Law of the Jungle: The $19 Billion Legal Battle Over Oil in the Rain Forest and the Lawyer Who'd Stop at Nothing To Win

Crown. Sept. 2014. 304p. notes. bibliog. ISBN 9780770436346. $26; ebk. ISBN 9780770436353. LAW
OrangeReviewStarJournalist Barrett (Bloomberg Businessweek) has done it again. As with his previous book Glock: The Rise of America's Gun, the author has written an enthralling, deeply researched volume about the intersection of law and individual rights. The question that readers will have at the conclusion of this one is: Who is the villain in this tale?
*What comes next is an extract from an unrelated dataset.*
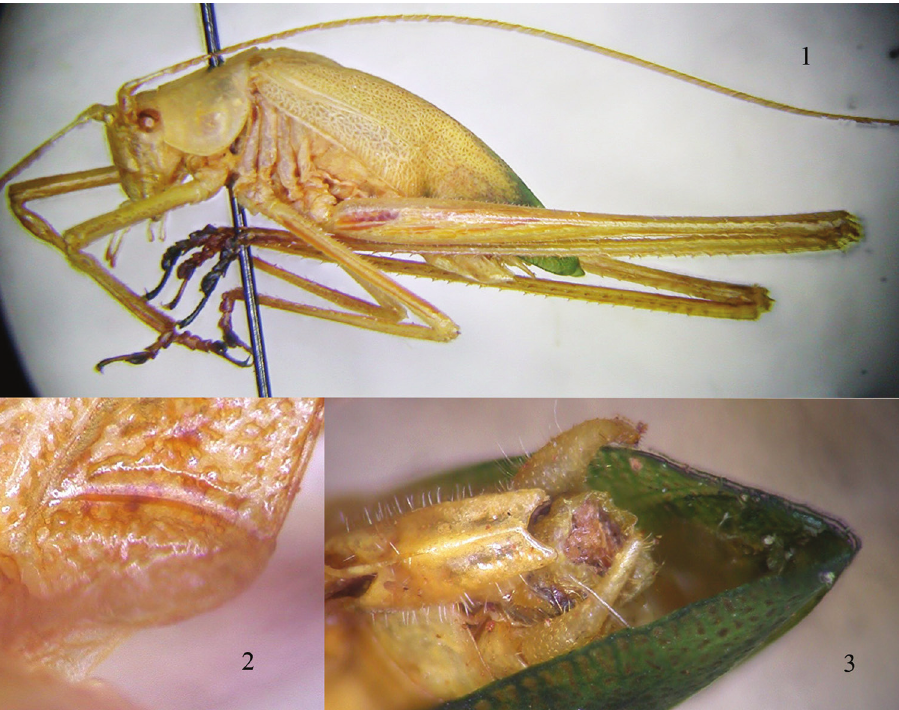
3 subgenital plate and cerci of male.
The Harvard University-educated social activist lawyer Steven Donziger, who sued Texaco (later Chevron) on behalf of Ecuadorian peasants for despoiling the rain forest; the oil company; Ecuador; or all of them? The work benefits greatly from Barrett's use of primary source material and interviews with the participants. After setting the scene in the first three chapters, the author proceeds chronologically from the 1960s, when oil was discovered in Ecuador, to the oil company striking back in court against Donziger in 2013. The final result is still pending. This book excels in describing the peasants' plight, the effect on Ecuador, and the lawyers' battles. Barrett skillfully takes readers inside the players' minds and exposes the underside of high-stakes litigation.
VERDICT A sure-fire movie prospect for readers interested in human rights, the environment, and the law. [See Prepub Alert, 3/31/14.]